TASK GOAL
Start with the line containing "any kind. Any" and write out each line through the end of the listing, exactly as given.

INFORMATION SUPPLIED
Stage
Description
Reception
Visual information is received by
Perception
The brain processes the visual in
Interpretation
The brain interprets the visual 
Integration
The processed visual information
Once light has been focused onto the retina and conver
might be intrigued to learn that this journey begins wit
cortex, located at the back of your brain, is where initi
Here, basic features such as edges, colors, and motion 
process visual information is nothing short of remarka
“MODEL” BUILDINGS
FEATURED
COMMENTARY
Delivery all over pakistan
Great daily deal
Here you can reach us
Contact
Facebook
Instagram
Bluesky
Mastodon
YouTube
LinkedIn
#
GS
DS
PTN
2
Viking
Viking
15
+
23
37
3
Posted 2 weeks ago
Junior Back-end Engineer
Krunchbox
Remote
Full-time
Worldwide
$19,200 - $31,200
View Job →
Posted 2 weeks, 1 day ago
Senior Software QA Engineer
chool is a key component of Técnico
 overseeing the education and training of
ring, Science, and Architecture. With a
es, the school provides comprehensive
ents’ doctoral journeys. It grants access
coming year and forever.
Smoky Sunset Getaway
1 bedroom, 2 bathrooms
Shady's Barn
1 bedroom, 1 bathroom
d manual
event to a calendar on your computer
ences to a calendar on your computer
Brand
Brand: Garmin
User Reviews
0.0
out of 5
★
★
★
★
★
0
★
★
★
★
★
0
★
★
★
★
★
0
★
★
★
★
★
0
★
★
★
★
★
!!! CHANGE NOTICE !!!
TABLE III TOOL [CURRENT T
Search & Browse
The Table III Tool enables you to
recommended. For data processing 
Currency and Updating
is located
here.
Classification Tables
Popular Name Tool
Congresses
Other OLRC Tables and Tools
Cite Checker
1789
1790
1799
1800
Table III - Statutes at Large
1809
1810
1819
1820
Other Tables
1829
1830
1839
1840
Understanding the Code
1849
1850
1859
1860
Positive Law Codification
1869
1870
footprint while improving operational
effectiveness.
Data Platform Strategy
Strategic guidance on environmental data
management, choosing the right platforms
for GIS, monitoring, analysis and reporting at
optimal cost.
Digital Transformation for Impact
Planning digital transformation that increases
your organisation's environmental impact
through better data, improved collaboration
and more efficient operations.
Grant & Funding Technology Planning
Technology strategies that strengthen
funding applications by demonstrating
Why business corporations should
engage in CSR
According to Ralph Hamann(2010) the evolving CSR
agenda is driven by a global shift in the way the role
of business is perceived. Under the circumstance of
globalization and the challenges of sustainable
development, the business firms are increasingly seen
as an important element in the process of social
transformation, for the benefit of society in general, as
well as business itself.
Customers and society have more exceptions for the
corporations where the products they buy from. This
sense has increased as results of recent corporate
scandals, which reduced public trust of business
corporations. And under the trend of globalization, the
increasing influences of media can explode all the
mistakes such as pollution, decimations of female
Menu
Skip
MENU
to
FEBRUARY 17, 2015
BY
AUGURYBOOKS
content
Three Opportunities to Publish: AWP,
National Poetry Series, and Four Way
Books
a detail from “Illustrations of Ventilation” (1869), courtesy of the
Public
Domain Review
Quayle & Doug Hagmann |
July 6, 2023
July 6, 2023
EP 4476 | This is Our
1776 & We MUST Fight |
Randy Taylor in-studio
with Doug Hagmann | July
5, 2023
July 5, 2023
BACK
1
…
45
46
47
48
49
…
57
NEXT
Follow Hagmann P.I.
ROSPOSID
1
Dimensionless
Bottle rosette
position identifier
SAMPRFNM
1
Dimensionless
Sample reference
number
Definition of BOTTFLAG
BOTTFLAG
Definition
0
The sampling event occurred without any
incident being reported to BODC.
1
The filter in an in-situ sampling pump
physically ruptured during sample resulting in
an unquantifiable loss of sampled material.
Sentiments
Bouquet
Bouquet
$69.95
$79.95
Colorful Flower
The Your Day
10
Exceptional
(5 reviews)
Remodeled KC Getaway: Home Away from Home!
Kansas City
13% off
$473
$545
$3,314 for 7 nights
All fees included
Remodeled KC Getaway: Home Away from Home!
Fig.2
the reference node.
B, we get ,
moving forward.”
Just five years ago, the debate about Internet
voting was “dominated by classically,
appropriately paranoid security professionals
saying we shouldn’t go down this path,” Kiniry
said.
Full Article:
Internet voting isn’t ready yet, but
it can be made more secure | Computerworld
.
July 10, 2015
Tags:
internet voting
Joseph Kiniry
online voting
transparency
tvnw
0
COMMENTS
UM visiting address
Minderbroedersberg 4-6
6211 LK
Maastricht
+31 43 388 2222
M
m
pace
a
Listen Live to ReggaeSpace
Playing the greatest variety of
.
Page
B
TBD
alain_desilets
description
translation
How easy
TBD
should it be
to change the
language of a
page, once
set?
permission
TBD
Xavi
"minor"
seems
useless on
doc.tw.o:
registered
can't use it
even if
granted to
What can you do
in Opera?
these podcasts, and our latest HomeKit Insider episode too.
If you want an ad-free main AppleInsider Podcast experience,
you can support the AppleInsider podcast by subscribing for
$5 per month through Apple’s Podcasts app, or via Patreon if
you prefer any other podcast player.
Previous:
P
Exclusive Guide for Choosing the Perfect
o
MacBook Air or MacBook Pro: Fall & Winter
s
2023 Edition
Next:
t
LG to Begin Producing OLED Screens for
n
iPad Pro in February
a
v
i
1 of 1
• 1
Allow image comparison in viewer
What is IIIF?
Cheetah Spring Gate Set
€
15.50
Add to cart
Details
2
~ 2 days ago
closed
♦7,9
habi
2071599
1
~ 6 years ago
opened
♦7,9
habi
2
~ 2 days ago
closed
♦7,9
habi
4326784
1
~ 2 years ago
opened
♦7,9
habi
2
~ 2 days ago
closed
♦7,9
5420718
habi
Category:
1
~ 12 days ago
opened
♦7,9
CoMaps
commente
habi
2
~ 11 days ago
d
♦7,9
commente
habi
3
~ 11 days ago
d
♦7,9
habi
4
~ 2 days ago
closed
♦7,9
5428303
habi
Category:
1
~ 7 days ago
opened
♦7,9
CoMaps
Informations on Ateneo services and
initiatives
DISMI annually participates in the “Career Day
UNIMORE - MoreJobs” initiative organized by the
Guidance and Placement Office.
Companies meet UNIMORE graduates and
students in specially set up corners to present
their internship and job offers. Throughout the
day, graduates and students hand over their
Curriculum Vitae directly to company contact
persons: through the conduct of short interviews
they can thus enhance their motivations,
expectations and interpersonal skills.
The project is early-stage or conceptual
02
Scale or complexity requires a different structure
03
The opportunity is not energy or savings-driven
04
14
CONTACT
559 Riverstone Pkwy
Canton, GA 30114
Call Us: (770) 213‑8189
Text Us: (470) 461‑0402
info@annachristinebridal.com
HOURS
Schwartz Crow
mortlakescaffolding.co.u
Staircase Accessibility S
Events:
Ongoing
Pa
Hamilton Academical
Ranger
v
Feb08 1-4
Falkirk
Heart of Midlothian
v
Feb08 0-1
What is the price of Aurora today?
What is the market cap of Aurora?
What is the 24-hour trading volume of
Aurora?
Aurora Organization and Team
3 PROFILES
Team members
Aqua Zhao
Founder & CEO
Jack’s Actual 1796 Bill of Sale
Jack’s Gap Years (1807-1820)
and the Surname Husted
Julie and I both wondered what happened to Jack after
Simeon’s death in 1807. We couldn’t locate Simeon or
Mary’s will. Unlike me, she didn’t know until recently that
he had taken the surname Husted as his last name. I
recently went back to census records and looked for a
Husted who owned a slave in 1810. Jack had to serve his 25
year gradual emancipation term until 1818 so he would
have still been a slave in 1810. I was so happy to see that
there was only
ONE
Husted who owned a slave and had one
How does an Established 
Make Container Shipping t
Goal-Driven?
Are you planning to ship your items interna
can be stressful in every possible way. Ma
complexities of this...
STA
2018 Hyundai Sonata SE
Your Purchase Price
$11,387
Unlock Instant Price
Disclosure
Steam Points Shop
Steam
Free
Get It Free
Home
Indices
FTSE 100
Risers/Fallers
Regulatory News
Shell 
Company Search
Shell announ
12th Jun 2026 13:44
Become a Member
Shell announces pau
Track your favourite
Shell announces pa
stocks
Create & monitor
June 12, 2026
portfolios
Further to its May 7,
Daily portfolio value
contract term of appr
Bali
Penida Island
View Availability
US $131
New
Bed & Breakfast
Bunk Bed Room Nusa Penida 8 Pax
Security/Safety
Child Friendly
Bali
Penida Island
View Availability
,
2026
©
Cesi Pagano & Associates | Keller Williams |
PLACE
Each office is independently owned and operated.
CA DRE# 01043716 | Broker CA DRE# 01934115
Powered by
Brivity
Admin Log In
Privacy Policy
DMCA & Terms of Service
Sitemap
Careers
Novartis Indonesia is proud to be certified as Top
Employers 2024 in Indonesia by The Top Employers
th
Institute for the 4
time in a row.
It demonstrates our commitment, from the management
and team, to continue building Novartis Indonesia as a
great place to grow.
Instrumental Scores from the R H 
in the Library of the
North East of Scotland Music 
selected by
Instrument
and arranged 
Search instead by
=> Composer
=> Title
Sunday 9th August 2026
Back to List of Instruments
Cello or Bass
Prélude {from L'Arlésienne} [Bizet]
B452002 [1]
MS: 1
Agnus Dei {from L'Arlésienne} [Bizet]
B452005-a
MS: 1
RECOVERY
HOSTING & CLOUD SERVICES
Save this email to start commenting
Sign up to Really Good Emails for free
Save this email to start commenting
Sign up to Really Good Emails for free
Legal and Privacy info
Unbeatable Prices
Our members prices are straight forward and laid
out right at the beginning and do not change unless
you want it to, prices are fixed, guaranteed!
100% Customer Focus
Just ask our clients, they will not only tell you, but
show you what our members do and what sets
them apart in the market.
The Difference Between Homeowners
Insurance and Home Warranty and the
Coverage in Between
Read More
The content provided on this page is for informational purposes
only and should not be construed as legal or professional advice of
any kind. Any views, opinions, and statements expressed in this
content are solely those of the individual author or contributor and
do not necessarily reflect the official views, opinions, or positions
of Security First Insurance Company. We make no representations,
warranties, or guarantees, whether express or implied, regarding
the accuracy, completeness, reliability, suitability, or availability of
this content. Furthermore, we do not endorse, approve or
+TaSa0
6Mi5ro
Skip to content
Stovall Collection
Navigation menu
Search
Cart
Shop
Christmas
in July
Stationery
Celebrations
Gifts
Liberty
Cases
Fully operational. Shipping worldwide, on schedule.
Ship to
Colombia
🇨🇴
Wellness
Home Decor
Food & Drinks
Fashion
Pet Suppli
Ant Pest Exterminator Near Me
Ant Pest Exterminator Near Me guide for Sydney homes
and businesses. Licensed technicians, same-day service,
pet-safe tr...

RESPONSE TO THE TASK
any kind. Any views, opinions, and statements expressed in this
content are solely those of the individual author or contributor and
do not necessarily reflect the official views, opinions, or positions
of Security First Insurance Company. We make no representations,
warranties, or guarantees, whether express or implied, regarding
the accuracy, completeness, reliability, suitability, or availability of
this content. Furthermore, we do not endorse, approve or
+TaSa0
6Mi5ro
Skip to content
Stovall Collection
Navigation menu
Search
Cart
Shop
Christmas
in July
Stationery
Celebrations
Gifts
Liberty
Cases
Fully operational. Shipping worldwide, on schedule.
Ship to
Colombia
🇨🇴
Wellness
Home Decor
Food & Drinks
Fashion
Pet Suppli
Ant Pest Exterminator Near Me
Ant Pest Exterminator Near Me guide for Sydney homes
and businesses. Licensed technicians, same-day service,
pet-safe tr...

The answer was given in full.